There’s no doubt that one of the key drivers of the incredibly bullish 2021 property market was interest rates sitting at record low levels.
As soon as the RBA slashed the official cash rate to 0.1 per cent in 2020, and started to roll out a range of stimulus programs, property markets responded accordingly and took off.
With the RBA raising rates in 2022, it could change the way property investors look at managing their mortgages.
Here are three trends to watch out for in the mortgage market this year.
When interest rates bottomed out towards the end of 2020, there were a host of sub-2 per cent fixed-rate loans on offer from a host of different lenders.
Savvy home buyers sensing the only way was up, locked in fixed-rate loans for up to four years at a very competitive interest rate.
Now that the RBA has increased the cash, we have already started to see fixed-rate loans shoot up across all the major banks and second and third-tier lenders.
Now fixed-rate loans on similar terms are more than double what they had previously been, leaving borrowers in a tricky situation.
Currently, many experts believe there is still room to lock in some or all of your home loan at a fixed rate and still come out ahead. Variable rates are very low, however, if the RBA continues to hike, they tend to do so with consecutive rises for a period of time. This could quickly change the equation.
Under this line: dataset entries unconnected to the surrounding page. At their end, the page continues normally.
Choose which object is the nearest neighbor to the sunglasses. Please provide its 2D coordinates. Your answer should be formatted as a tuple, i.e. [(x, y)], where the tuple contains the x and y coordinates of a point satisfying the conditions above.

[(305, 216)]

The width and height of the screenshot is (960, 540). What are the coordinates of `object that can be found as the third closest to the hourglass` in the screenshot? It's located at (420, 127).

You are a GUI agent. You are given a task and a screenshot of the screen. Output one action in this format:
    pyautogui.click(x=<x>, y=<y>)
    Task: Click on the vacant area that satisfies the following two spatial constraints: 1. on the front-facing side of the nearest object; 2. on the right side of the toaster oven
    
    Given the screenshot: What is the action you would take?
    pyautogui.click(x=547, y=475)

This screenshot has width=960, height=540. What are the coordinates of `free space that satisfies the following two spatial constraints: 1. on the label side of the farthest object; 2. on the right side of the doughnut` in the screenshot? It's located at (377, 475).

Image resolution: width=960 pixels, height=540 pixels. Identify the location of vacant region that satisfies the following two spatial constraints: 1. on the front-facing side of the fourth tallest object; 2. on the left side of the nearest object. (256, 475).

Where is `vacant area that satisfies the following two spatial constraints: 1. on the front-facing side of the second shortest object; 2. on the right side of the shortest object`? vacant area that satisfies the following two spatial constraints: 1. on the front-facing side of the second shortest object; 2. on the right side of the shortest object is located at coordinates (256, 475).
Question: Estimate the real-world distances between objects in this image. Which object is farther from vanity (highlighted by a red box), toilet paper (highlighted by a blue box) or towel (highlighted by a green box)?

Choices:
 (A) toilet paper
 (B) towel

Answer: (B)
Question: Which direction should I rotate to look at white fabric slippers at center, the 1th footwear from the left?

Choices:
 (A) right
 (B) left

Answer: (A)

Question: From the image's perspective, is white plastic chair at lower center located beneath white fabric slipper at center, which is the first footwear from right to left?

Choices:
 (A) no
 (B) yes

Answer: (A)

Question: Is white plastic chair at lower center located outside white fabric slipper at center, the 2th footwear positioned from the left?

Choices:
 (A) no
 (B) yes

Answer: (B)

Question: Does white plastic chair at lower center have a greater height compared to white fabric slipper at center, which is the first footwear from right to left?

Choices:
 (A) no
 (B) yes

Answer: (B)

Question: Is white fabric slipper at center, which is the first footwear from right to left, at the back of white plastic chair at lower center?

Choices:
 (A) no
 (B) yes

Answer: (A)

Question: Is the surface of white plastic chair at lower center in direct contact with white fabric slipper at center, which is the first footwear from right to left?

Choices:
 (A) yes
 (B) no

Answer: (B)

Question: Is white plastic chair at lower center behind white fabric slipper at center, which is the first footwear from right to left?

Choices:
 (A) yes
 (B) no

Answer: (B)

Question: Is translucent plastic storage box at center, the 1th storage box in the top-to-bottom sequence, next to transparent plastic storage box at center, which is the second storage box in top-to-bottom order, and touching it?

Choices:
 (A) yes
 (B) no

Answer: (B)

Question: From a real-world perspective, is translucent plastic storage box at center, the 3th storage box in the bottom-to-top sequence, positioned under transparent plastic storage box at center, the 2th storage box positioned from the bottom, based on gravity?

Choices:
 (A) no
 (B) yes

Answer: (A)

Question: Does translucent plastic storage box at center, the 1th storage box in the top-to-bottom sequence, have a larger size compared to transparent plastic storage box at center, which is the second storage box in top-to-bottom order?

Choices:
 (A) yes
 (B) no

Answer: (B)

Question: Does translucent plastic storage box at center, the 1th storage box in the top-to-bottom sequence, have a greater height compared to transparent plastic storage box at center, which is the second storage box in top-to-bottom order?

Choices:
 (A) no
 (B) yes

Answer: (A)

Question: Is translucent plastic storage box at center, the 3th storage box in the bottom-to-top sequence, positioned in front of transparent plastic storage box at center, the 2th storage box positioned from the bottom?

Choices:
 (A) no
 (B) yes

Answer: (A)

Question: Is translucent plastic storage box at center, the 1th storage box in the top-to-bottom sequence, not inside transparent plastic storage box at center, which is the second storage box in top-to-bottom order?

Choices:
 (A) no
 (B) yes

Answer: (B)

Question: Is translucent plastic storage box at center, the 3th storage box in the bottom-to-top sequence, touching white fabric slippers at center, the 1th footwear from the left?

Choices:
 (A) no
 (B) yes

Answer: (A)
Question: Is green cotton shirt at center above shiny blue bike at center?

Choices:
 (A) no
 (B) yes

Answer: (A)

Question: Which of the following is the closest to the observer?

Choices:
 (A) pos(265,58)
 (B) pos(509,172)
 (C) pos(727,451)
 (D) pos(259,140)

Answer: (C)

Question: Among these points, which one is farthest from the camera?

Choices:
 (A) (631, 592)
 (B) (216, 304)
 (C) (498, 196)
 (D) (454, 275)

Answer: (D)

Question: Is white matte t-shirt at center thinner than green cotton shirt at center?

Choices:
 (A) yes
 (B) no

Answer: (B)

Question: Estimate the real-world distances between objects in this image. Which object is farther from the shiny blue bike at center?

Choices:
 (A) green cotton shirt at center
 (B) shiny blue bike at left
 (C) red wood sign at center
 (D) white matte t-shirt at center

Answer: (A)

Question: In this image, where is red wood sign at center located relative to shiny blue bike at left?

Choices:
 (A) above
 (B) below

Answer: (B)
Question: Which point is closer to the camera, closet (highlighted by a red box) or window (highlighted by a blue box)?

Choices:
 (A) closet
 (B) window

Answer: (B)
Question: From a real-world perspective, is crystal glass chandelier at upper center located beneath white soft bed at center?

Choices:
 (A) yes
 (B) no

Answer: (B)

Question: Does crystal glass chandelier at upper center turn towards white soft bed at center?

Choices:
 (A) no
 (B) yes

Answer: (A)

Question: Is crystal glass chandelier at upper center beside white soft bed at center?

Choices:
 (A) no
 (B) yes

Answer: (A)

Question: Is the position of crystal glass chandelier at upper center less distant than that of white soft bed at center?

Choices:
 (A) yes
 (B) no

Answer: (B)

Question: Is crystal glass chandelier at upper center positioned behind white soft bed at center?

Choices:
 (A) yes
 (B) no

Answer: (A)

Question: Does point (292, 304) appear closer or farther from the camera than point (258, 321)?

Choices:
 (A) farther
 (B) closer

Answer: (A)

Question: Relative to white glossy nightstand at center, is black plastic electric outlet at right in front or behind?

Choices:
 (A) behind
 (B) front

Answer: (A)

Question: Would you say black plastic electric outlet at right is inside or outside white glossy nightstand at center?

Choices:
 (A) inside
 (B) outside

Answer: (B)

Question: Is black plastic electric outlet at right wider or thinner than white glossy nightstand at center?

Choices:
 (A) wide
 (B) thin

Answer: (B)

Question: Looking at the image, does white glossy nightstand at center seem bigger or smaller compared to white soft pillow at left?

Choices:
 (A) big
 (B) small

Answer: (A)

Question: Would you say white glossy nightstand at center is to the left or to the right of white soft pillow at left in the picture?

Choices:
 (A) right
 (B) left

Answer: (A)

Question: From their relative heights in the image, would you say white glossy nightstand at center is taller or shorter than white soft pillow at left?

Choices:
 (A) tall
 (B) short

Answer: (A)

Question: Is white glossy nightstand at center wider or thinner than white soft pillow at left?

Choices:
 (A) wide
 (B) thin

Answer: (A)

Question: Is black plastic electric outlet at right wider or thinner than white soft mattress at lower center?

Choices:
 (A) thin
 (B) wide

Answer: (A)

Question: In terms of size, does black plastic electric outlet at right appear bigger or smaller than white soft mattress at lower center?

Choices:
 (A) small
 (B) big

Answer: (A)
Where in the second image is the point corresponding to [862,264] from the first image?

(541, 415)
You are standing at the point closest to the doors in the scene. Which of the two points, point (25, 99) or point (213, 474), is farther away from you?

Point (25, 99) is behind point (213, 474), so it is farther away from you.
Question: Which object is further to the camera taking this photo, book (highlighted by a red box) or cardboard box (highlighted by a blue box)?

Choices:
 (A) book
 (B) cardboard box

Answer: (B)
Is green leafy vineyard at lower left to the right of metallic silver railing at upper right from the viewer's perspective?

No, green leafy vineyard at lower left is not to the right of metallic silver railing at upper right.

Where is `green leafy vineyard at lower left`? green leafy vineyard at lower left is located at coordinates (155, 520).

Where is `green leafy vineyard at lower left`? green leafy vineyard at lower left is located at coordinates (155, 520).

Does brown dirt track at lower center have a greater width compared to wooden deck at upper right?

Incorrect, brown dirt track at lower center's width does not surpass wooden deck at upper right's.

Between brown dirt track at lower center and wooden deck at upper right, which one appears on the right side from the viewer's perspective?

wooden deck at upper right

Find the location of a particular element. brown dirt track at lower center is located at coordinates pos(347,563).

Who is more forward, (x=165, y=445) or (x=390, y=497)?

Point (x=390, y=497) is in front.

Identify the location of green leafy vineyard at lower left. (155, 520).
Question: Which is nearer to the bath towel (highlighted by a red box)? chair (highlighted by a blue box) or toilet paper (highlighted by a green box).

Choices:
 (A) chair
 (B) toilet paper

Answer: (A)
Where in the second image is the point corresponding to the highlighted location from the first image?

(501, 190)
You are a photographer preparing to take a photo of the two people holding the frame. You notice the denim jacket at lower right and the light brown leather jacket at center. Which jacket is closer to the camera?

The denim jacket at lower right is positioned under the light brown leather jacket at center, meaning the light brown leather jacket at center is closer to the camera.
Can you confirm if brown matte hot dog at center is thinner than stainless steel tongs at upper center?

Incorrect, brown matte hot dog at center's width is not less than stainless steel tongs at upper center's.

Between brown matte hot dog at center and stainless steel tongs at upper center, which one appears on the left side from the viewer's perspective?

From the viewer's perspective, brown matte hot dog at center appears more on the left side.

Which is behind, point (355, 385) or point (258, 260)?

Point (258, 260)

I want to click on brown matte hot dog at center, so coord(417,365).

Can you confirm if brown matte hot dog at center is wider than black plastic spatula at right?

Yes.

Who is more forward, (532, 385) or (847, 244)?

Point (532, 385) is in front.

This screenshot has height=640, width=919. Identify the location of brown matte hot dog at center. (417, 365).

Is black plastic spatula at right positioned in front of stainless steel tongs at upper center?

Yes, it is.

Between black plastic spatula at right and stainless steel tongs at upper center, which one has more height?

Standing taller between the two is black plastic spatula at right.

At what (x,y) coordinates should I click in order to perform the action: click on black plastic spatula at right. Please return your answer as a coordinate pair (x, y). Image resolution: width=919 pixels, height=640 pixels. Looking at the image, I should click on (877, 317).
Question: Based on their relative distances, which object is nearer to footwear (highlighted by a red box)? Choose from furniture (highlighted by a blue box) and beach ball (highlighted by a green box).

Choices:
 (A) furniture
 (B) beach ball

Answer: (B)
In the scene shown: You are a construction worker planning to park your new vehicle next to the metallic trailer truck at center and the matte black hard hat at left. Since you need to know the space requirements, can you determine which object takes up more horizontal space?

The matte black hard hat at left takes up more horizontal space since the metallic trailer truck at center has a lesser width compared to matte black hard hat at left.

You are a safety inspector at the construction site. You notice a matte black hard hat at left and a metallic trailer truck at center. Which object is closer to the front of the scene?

While fixed rate loans still are appealing at current levels for those in search of security, with all the hikes we’ve seen in the past few months, demand for fixed rate loans will likely taper off if they continue much further.
Locking in Equity Gains
With property markets rising more than 20 percent across the country and with many locations like Sydney and Brisbane seeing gains in excess of 30 per cent in many areas, homeowners and investors are sitting on some very healthy gains.
With many economists and leading banks tipping the market to cool this year and into 2023, this is likely a good time to make the most of those gains through refinancing.
While you might not need the funds now, by refinancing or finding creative ways to tap into your equity, you might be able to draw out more with property values being so high.
It’s normally a good idea to keep an eye on comparable sales data for your properties and if you see strong sales in your area, consider talking to a mortgage broker trying to tap into your equity. Even if you don’t need it now, it’s possible to leave it sitting in an offset account to facilitate a purchase down the track.
We’ve already seen APRA come out and increase the serviceability buffer from 2.5-3 per cent and with some property markets starting to cool, it’s likely that lenders will look to manage risk more than when we’ve seen in the past few years.
According to APRA, the percentage of new mortgages taken out at a debt-to-income ratio above 6 times recently hit a record high 24.4 per cent, up from less than 15 per cent in early 2019.
When this number gets a little high, it’s likely that APRA will start to put lenders on notice in a bid to manage any risk to the overall market.
That could mean it gets a little harder to keep expanding your property portfolio if you’re starting to get stretched.
While APRA has stopped short of implementing any measures that would directly impact lenders, this will be a trend to pay attention to as the year plays out.